In a meeting with union workers shortly after being named CEO, Brandicourt told union members that the costs of French manufacturing operations were a drag on earnings and that he intended to fix that. The company is now negotiating with one group, and according to information union members provided Reuters, Sanofi ($SNY) is looking for a 20% to 25% boost in productivity over three years.
A document the union gave the news service indicates the French drugmaker intends to keep a strong manufacturing presence in its home country but wants its French operations to be more in line with the costs at facilities in Eastern Europe. Reuters reports that union members believe the plan will lead to job cuts. The company has nearly 110,000 employees worldwide, including 27,000 in France.
A company spokeswoman told Reuters in an email that the company wants "to preserve our competitiveness in France in a sustainable way." She said: "Only one negotiation process is currently underway at the level of pharmaceutical production in France, which excludes vaccines, animal health, biological products." She also pointed out the company has added more production staff this year in France than in previous years.
Some details are expected to be offered when Brandicourt lays out his 5-year strategic plan for Sanofi during an investor day event in November. After he announced in July a plan to reorganize the company into 5 operating groups, a Sanofi spokesperson told French news media that the revamp did not envision significant jobs cuts.

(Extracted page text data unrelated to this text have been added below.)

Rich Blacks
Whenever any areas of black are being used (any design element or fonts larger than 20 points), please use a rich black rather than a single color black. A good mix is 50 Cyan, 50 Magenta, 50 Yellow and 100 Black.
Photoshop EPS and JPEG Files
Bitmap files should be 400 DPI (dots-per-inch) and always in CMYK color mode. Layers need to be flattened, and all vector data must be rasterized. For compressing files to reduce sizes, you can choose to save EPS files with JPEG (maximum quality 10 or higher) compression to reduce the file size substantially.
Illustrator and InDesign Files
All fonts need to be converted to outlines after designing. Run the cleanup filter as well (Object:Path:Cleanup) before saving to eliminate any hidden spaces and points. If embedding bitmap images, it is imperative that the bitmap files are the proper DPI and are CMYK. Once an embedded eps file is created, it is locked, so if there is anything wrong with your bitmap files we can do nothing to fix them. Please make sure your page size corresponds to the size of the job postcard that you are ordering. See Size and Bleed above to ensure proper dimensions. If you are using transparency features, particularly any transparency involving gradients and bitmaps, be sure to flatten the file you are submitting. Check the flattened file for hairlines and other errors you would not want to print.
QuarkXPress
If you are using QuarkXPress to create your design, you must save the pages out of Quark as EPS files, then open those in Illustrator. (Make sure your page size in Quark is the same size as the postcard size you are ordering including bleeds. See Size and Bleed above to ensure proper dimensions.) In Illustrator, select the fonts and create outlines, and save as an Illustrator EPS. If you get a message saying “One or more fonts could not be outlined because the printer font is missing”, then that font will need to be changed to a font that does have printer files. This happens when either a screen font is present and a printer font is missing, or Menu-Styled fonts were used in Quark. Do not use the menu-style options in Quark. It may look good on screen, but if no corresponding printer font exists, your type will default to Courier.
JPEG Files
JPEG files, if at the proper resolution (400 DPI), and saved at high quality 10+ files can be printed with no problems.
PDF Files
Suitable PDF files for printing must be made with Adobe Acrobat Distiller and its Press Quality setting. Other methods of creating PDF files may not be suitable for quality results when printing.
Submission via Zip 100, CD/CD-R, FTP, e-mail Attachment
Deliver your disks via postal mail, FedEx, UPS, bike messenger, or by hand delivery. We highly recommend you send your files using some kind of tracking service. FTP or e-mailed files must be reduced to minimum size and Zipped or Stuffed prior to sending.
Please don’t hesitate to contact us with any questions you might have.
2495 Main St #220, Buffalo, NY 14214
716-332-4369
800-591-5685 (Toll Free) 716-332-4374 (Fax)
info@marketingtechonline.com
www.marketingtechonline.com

|Former Sanofi CEO Chris Viehbacher|
Viehbacher in 2012 made France the focus of R&D cost cutting, complaining publicly that Sanofi's R&D operations there were sucking up money without developing an important product in two decades. But he encountered huge resistance from unions and powerful government officials when he said he intended to whack Sanofi's workforce in France by 5% to 7%, about 2,500 jobs. The strikes, public protests and pushback from politicians were reportedly embarrassing to Sanofi's French board members. Viehbacher had to back down, reducing the cuts to about 900 and even then they took two years to be finalized. When Chairman Serge Weinberg explained Viehbacher's firing last year, he said the CEO had acted too independently.